So you're concerned about letting things go on auto-pilot and missing an alarm . . .

Why not slap a modem into the head nagios box and have it page you when things fail. Don't worry about having to wear a beeper - you can page most cellphones via your carrier's SMS gateway (still dial-capable).

Too much hassle? How about AIM? YIM? Jabber? Email?

If you're TRULY the teeth jittering, chain smoking NOC type, buy some x10 crap and build a physical network alarm interface like I did :). Either way, nagios has ASSLOADS of event notification options.
Monitoring Tools by Plake · 2005-02-28 11:45 · Score: 3, Interesting

Personally I've used an array of the free monitoring tools and find most of them be decent. For larger sized monitoring you'd want something that can have the clients push data to the monitoring systems so they do far less work.
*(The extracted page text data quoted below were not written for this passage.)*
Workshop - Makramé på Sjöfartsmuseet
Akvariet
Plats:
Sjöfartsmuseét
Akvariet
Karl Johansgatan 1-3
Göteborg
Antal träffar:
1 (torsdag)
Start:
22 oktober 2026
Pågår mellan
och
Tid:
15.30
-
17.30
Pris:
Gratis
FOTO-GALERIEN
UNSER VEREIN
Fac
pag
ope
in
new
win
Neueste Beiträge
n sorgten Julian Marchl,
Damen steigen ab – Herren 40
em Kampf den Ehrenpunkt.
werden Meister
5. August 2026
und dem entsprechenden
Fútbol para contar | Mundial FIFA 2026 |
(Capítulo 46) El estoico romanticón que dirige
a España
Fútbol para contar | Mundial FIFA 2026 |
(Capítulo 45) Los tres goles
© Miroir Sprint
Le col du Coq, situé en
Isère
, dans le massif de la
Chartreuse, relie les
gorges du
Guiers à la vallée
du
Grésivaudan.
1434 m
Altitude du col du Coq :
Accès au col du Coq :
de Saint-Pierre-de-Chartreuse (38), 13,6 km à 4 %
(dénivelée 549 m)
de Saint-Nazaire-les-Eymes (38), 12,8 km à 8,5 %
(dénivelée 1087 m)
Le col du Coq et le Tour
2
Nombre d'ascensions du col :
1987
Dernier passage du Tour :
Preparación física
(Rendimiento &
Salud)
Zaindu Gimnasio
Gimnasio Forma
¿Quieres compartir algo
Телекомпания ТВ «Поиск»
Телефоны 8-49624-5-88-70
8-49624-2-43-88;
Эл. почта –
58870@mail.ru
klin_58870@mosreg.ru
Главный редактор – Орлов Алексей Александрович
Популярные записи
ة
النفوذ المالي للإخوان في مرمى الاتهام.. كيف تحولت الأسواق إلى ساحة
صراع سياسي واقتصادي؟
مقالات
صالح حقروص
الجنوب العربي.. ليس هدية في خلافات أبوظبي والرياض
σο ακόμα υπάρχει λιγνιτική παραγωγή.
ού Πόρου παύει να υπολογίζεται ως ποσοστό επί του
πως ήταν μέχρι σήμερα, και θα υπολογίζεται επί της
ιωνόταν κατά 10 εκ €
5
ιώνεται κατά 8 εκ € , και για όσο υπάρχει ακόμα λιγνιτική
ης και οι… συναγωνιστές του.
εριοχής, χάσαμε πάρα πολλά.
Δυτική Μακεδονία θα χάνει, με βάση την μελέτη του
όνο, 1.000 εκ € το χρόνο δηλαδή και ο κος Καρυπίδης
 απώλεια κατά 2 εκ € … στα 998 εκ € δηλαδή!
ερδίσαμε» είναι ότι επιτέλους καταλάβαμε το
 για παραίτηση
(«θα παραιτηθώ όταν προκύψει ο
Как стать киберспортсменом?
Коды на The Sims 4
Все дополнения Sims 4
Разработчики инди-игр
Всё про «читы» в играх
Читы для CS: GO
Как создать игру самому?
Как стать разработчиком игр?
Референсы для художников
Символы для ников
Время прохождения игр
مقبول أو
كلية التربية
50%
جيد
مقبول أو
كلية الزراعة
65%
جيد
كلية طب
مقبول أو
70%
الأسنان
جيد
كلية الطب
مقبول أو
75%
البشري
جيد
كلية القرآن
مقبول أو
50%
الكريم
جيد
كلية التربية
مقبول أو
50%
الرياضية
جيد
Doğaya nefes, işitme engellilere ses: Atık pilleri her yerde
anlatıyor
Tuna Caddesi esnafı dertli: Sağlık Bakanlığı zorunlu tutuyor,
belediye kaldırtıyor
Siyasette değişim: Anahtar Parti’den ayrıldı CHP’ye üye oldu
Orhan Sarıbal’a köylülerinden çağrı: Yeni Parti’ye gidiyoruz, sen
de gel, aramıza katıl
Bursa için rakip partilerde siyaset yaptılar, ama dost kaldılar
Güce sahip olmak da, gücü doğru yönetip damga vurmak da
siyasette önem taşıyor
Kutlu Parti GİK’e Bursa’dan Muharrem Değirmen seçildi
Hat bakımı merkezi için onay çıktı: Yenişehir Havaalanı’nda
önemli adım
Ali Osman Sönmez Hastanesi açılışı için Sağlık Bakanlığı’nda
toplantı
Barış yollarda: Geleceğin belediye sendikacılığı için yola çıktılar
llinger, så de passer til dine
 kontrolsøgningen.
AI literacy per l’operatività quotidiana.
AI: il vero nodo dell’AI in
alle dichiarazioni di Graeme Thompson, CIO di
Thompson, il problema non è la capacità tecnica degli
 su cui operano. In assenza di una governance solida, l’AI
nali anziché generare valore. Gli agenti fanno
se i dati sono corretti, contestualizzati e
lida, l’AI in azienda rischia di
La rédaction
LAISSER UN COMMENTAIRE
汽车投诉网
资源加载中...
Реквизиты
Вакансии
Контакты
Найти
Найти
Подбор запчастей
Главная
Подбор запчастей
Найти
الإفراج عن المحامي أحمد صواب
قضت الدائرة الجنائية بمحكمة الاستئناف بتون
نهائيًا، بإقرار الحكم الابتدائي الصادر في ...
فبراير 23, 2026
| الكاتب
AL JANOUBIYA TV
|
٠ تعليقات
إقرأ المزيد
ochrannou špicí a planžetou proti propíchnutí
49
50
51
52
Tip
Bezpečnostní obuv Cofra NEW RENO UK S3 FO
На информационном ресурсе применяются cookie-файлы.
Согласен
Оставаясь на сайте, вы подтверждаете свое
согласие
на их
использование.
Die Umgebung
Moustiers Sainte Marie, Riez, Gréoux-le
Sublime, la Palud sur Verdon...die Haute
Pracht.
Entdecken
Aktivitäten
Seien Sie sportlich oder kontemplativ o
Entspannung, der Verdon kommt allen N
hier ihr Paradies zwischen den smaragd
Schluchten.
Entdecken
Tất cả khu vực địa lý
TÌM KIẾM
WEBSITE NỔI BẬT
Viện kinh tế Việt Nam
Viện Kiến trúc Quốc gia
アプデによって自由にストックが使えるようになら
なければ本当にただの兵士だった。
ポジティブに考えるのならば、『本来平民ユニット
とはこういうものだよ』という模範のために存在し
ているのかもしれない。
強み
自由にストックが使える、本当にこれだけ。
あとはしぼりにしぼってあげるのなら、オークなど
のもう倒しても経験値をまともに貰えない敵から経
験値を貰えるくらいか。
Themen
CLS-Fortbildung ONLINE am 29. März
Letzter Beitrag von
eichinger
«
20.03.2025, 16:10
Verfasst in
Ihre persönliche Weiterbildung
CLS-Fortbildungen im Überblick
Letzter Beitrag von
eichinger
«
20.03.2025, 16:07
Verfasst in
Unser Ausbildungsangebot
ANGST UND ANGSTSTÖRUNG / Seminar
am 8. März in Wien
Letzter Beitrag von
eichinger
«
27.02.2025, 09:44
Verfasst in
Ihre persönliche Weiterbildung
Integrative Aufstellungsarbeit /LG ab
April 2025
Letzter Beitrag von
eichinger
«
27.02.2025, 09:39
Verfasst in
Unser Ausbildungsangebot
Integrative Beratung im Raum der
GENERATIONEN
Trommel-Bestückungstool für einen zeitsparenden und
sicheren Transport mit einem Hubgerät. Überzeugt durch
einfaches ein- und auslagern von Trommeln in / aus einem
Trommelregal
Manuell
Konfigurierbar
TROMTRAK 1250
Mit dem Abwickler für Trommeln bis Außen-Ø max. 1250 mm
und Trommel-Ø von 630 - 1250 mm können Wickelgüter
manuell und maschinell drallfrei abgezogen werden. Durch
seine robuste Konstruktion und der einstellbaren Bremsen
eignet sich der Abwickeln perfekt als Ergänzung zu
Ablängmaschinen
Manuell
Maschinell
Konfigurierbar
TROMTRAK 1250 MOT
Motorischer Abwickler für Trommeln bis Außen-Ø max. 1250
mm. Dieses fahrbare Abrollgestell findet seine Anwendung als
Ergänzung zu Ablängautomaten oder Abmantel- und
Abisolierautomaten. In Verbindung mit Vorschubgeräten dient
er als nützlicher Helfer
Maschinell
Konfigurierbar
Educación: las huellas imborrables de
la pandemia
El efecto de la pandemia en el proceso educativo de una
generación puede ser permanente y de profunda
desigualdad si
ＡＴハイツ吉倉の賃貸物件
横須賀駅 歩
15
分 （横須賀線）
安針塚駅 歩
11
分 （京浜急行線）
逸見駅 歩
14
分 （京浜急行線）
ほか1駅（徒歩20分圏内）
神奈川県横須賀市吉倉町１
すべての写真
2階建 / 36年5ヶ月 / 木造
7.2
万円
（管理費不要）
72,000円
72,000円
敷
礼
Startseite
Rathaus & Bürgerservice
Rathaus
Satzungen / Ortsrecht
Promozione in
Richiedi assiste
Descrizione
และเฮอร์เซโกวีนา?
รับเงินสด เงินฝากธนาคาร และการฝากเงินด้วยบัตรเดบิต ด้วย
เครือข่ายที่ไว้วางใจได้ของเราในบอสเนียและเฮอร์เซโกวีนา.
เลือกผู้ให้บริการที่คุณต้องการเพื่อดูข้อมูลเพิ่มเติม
Here's a couple of the monitoring solutions:

Opennms
Mon
Big Brother

For system information polling I'd go with:

Cacti hands down this is the best polling system out there and it's simple to setup and run.

--
Check out Mon and Mon.cgi
Re:Why? by Asgard · 2005-02-28 11:50 · Score: 2, Interesting

If the monitoring server goes down then no pages will go out. In thise case the poster may have meant 'redundant servers' instead of a true cluster. One can configure a Nagios environment such that two systems check on each other, and if the primary Nagios instance goes down the secondary Nagios instance will take over monitoring and alerting.
Zabbix by Anonymous Coward · 2005-03-01 00:12 · Score: 1, Interesting

Check Zabbix if you're looking for a solution which is free, supports all platforms, and easy to deploy. Look at screenshots.

My company uses it for several months already in a mixed Windows/Unix environment (~180 servers) with great success. We use nearly all features (notifications, graphs, network maps, SLA monitoring, cool screens) Zabbix provides. Very useful stuff indeed. We tried Nagios before, but found it complex and hard to maintain. Besides performance of Nagios was disappointing (not enough tuning?).

Rog